„Mein Wunsch ist es, hier leben und arbeiten zu können“

Wael Almasri kommt aus Syrien und absolvierte ein erfolgreiches Praktikum bei der Volksbank BraWo

Wael Almasri ist als Flüchtling dem Krieg in seiner Heimat Syrien entronnen. Der gelernte Bankkaufmann absolvierte ein Praktikum in der Hauptstelle der Volksbank BraWo in Gifhorn, wo er als ebenso freundlicher wie kompetenter Kollege viel Lob erhielt. Auch Maren Maibom, Ausbildungsleiterin bei der Volksbank BraWo, ist sehr zufrieden mit dem Auftritt des jungen Mannes, der im Interview über Chancen und Wünsche spricht.

Wael Almasri

Herr Almasri, warum wollten Sie ein Praktikum bei der Volksbank BraWo machen?

Ich möchte das Deutsche Bankensystem kennenlernen. Deutschland bietet den Flüchtlingen hier sehr viel Hilfe. Deshalb möchte ich auch etwas zurückgeben, indem ich bei der Volksbank BraWo tätig bin. In Syrien habe ich bereits als Bankkaufmann gearbeitet und möchte mich im Zuge dieses Praktikums auf die Arbeitswelt hier vorbereiten. Mein Wunsch ist es, hier zu leben und arbeiten zu können.

Wie gestaltet sich das Praktikum für Sie?

Ich besuche hier viele verschiedene Abteilungen und bekomme dabei sehr viele Informationen zu den Abläufen der Volksbank als auch über die Aufgaben der einzelnen Mitarbeiter im Speziellen.

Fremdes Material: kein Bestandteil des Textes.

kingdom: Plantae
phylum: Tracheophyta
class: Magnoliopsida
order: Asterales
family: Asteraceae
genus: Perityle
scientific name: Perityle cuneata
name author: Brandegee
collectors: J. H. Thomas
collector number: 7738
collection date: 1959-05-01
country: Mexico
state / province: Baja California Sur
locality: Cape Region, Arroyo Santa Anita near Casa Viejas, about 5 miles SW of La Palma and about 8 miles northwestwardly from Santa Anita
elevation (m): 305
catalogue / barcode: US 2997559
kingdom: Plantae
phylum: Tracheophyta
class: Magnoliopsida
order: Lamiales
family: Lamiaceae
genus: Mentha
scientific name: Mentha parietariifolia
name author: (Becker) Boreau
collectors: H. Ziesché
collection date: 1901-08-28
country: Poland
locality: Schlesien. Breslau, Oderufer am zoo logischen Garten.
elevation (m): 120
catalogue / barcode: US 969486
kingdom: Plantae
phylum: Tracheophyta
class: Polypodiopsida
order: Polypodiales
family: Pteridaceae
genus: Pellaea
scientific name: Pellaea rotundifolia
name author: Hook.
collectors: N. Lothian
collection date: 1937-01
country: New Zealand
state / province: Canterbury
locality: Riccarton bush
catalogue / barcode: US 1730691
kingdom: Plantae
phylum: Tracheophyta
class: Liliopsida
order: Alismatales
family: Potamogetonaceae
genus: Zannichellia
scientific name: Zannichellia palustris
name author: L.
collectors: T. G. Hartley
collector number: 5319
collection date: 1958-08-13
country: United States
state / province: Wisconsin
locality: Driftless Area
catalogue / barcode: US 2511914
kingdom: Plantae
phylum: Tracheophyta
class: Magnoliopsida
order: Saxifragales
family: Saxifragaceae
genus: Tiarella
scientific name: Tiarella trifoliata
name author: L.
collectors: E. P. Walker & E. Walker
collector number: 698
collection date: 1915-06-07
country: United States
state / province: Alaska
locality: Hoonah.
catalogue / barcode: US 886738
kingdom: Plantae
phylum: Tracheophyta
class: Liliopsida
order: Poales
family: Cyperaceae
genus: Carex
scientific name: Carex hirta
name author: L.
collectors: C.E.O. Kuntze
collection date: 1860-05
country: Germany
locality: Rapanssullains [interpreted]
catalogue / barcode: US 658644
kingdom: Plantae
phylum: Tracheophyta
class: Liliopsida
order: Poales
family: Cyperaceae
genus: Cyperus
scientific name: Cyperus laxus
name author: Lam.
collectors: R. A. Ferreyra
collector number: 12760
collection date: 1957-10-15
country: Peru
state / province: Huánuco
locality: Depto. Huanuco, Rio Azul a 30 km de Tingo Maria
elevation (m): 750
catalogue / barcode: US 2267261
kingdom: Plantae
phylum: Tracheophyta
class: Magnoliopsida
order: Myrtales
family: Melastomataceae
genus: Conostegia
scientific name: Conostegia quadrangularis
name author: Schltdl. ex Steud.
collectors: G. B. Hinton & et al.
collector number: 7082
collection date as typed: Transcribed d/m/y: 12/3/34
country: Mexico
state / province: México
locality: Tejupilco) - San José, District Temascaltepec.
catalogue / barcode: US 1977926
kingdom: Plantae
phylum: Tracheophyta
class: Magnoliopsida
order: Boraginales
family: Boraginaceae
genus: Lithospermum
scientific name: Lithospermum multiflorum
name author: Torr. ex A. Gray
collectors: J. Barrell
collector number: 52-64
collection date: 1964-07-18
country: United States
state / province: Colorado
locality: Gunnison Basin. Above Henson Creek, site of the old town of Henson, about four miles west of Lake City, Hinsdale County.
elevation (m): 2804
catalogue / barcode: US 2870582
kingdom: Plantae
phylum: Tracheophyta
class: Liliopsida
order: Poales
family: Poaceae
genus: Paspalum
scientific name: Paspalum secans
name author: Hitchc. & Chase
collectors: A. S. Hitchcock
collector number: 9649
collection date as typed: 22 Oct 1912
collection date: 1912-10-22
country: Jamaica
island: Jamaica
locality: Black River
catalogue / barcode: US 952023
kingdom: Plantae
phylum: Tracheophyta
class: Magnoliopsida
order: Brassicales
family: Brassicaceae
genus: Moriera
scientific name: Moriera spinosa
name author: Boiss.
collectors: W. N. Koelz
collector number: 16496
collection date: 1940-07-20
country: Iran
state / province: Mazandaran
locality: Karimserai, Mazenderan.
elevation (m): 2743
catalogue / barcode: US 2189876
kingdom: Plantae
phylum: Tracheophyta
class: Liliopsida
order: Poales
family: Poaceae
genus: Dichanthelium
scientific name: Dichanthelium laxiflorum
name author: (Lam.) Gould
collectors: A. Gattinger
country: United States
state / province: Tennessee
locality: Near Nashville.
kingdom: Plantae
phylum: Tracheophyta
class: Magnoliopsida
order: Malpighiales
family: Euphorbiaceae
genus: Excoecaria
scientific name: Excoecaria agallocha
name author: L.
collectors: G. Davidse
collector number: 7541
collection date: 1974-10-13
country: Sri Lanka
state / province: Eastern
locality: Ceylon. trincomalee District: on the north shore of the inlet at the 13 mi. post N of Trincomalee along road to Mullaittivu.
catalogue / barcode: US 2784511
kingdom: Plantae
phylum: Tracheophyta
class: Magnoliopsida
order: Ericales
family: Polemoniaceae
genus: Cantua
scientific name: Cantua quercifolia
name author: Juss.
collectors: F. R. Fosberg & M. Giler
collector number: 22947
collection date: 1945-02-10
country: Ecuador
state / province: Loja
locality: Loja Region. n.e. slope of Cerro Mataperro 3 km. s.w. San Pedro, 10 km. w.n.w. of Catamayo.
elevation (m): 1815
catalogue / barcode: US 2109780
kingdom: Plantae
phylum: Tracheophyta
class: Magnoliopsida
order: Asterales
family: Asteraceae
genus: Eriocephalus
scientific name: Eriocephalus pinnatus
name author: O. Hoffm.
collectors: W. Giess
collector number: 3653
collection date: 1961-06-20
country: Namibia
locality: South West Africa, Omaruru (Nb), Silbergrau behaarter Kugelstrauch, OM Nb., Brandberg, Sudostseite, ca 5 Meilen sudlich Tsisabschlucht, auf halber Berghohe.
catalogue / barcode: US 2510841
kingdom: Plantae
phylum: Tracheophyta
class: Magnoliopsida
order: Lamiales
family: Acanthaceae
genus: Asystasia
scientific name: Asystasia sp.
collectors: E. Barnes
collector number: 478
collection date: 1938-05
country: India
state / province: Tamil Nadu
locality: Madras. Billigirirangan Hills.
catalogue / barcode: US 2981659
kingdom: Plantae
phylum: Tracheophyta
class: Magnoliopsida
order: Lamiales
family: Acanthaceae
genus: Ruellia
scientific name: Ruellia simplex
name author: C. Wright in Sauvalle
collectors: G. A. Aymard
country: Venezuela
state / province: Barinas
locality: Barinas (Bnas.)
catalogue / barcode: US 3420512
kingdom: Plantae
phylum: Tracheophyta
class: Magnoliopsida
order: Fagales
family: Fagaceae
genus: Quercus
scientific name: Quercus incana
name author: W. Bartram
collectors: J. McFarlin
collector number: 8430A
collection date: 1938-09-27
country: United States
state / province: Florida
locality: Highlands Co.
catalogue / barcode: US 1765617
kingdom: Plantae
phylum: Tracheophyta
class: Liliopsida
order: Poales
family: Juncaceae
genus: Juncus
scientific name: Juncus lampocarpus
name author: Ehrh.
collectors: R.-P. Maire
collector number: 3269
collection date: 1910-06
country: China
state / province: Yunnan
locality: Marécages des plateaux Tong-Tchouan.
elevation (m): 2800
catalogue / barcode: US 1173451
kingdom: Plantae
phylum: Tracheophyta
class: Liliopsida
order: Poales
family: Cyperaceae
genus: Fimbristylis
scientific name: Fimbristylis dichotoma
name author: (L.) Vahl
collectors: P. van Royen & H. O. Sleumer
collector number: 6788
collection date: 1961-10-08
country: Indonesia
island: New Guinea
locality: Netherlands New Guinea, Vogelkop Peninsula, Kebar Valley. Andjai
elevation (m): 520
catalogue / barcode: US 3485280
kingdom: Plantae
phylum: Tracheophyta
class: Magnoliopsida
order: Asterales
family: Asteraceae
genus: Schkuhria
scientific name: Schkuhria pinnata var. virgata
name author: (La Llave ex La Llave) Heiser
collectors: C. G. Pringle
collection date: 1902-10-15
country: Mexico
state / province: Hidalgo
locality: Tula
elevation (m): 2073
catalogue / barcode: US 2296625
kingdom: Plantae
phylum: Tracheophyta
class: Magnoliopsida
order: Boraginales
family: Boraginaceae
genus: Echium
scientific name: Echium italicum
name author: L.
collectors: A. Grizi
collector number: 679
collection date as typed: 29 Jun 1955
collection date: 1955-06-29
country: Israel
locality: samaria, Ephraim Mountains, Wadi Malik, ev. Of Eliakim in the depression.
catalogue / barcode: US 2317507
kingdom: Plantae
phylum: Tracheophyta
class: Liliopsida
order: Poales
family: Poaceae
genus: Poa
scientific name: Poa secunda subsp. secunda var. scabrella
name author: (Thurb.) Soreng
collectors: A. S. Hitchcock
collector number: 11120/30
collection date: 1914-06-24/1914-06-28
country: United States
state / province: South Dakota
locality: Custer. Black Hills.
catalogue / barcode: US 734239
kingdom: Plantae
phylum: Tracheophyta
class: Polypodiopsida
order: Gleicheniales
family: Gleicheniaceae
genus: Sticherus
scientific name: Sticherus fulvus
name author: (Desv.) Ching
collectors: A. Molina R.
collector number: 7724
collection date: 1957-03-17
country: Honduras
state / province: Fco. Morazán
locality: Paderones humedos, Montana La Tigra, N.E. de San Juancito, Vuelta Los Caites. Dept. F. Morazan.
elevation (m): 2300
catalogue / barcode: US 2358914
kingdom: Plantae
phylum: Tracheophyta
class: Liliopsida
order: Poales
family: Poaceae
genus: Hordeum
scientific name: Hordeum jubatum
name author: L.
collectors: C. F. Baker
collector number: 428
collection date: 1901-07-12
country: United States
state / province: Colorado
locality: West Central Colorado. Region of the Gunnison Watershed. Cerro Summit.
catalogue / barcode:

So lerne ich das Bankensystem in Deutschland kennen. Dabei eigne ich mir viel Wissen sowie für die Arbeit relevante Fachbegriffe an und übe mich nebenbei in der deutschen Sprache. Ich bekomme viel Infomaterial und kann mein gewonnenes Wissen so immer wieder auffrischen.

Was gefällt Ihnen besonders gut an dem Praktikum?

Mir gefällt die Arbeit hier. Im Grunde haben mir alle Abteilungen gleich gut gefallen. Begeistert hat mich jedoch die gute Technikausstattung der BraWo. Jeder Mitarbeiter kann sich dadurch ganz individuell und ausführlich um seine Kunden kümmern. Das war in Syrien leider noch nicht der Fall. Positiv sind mir auch die Serviceleistungen für die Kunden aufgefallen. Ein Beispiel ist hierbei das Investmentbanking, so etwas kannte ich bisher in dieser Form noch nicht. Insgesamt habe ich hier sehr viel Positives und Lehrreiches erfahren.

Welche Erfahrungen konnten Sie machen?

Ich habe sehr viel Neues gelernt. Ich war zwar durch meine berufliche Tätigkeit als Bankkaufmann in meinem Heimatland vorgebildet, dennoch gab es viele neue Abteilungen, wie etwa den Firmenkundenbereich oder genanntes Investmentbanking, wo ich viele neue Erfahrungen sammeln konnte.

Wollen Sie auch in Zukunft im Bankenbereich arbeiten?

Ich möchte auf jeden Fall in Zukunft wieder in diesem Bereich arbeiten. Allerdings muss ich vorher noch mein Deutsch perfektionieren und alle Integrationskurse sowie Berufsvorbereitungskurse abschließen. Danach würde ich mir wünschen, in Deutschland bei einer Bank Arbeit zu finden. Aus meiner Sicht gibt es viele Flüchtlinge mit einer guten Berufsausbildung oder sogar einem Studienabschluss. Ich denke, wir benötigen einfach Möglichkeiten und Chancen, dies auch zeigen zu können.

Wie sind Sie bei der Volksbank BraWo aufgenommen worden?

Sehr herzlich. Ich möchte mich bei all meinen Kollegen in Gifhorn, der Volksbank BraWo und Herrn Axel Keller für die Chance bedanken, die sich mir durch dieses Praktikum geboten hat.

Frau Maibom, für die Volksbank ist ein solches Praktikum etwas gänzlich Neues? Wird es auch in Zukunft solche Möglichkeiten für Flüchtlinge bei uns geben?

Es handelt sich hierbei in der Tat um den ersten Fall, bei welchem wir aber gute Erfahrungen gemacht haben. Es freut uns daher umso mehr, dass wir auch von Herrn Almasri ein so positives Feedback erhalten haben. Wir saßen im Vorfeld mit Herrn Keller zusammen und haben uns dessen Konzept angehört und diesen ersten Versuch vorbesprochen. Nach diesem positiven ersten Mal wäre eine weitere Zusammenarbeit von Seiten der BraWo in jedem Falle denkbar.